The Generative-Discriminative Fallacy

1. The Generative-Discriminative Dichotomy

It is customary to categorize predictive algorithms as either "generative" or "discriminative". Denoting by $Y$ the target and by $X$ the observable, discriminative algorithms are those that model the conditional distribution $P(Y|X;\theta)$ and generative algorithms are those that model the joint distribution $P(X,Y|\theta)$) (note that this entire discussion presumes a probabilistic perspective on predictive tasks).

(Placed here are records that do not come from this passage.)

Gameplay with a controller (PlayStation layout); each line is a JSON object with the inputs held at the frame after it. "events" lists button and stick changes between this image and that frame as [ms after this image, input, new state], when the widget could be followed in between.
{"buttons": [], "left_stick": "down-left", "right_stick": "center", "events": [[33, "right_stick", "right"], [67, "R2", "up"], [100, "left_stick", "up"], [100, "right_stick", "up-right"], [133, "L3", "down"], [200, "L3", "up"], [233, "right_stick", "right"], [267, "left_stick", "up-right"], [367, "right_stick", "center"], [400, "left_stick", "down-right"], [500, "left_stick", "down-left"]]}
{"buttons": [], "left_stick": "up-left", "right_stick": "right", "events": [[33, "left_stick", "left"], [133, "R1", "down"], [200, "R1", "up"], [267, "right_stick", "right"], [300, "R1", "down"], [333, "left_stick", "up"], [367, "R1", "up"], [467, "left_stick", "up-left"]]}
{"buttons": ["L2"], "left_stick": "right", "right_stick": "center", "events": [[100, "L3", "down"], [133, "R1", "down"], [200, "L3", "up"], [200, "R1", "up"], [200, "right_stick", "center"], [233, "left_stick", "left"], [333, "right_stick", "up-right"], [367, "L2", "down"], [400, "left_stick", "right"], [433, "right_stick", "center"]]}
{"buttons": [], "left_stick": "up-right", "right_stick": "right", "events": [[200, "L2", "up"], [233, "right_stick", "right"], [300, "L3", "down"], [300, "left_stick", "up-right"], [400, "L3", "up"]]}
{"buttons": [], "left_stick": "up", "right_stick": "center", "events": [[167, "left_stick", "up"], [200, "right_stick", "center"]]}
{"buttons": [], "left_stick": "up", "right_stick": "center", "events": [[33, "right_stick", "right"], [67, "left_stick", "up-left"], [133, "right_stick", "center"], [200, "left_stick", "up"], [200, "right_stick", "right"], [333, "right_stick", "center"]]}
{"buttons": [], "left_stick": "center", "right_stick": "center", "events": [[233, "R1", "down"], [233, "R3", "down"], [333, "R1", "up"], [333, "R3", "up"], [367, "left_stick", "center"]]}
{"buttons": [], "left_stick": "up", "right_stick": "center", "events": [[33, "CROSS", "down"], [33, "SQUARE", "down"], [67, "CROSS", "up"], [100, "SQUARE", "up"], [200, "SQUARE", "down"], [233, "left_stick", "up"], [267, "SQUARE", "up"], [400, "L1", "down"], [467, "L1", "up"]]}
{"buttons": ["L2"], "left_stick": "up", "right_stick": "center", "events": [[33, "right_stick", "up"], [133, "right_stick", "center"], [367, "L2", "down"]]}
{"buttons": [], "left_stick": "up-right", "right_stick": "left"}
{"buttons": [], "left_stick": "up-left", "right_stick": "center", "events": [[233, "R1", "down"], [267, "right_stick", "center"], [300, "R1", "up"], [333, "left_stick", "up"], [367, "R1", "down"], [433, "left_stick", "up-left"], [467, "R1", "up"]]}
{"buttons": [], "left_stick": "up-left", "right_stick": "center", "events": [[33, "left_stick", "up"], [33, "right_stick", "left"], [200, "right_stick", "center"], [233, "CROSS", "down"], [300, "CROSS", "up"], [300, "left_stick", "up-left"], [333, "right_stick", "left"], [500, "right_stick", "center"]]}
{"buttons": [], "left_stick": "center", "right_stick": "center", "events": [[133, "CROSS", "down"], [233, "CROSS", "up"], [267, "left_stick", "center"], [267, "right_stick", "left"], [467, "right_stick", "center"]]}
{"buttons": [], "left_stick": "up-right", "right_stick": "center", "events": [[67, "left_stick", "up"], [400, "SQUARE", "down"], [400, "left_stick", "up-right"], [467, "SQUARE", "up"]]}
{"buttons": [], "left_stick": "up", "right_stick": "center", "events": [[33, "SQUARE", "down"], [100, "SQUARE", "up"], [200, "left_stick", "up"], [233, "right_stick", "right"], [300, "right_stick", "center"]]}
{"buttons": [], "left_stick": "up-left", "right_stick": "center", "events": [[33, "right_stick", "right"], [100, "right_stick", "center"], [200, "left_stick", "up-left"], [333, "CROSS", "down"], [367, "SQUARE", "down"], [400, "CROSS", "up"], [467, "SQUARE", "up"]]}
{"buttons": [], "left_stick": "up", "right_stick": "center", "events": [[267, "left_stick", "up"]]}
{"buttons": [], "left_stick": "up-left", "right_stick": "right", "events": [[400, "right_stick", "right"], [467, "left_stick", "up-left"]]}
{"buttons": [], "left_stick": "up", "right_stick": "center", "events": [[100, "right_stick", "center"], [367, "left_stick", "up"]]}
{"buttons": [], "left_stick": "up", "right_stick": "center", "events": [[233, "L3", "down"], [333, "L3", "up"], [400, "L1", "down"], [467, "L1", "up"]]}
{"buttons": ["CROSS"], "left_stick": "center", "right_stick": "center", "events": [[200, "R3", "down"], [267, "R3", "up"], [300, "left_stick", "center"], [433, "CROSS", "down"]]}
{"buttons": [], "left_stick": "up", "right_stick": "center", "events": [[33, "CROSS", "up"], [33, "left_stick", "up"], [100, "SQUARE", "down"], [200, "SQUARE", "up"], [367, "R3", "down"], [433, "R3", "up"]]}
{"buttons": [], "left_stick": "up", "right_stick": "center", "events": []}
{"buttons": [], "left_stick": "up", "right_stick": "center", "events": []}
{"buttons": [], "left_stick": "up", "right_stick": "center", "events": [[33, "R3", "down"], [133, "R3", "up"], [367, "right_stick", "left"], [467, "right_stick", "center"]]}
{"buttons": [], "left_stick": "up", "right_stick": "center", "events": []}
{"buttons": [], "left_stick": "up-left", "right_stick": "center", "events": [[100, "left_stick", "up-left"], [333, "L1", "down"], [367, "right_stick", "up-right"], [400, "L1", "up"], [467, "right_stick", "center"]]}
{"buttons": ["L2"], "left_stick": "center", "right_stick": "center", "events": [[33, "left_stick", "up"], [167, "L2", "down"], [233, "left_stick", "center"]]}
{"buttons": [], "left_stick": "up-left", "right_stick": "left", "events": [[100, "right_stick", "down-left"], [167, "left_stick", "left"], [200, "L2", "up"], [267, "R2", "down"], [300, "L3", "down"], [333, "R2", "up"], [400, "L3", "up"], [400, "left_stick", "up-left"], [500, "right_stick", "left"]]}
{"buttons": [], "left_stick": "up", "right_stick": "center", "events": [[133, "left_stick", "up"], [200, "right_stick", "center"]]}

Prima facie, the distinction seems senseless: the conditional distribution and the joint distribution are intimately related via Bayes theorem $P(Y|X)=\frac{P(X,Y)}{P(X)}=\frac{P(X|Y)P(Y)}{P(X)}$, and for prediction, $P(X)$ is in effect unnecessary since $\mathrm{argmax}_YP(Y|X_0)=\mathrm{argmax}_Y\frac {P(X_0,Y)}{P(X_0)}=\mathrm{argmax}_YP(X_0,Y)$.

Still, the situation is fundamentally asymmetric: many different joint distributions $P(X,Y)$ admit the same conditional distribution $P(Y|X)$. Hence common sense (and even better, Vapnik) suggests that discriminative models are preferable for prediction. After all, they model the problem directly, while generative models require solving "a more general problem as an intermediate step".

The conventional wisdom, however, is that there is a trade-off: discriminative algorithms tend to have a lower asymptotic error, but generative algorithms tend to converge a lot faster (see On discriminative vs. generative classifiers). Another piece of folklore says that discriminative models are more robust to violation of probabilistic assumptions.

This is somewhat true. For example, one may assume the generative model $X|y_i \sim \mathrm{Poisson}(\lambda_i)$ and $Y \sim \mathrm{Bernoulli}(p)$ and train it using MLE. If things go terribly wrong, and in reality $(X|Y=y_i) \sim \mathcal{N}(\mu_i,\Sigma)$, the classification algorithm will embarrassingly fail. On the other hand, under either of those assumptions, training the model discriminatively amounts to optimizing the appropriate loss of the objective $P(Y|X;\beta)=(1+\exp{(-\beta^TX)})^{-1}$. Had this have been done, the classification algorithm would have worked in both cases.

So it looks as if the distinction is not senseless after all.

Or is it?

2. Fallacies

The first misconception associated with the dichotomy, is about the imaginary “generative-discriminative pair”. This is an extremely misleading terminology. It seems to imply that a given model can be either “trained generatively” or “trained discriminatively”, and that it makes sense to directly compare the two approaches.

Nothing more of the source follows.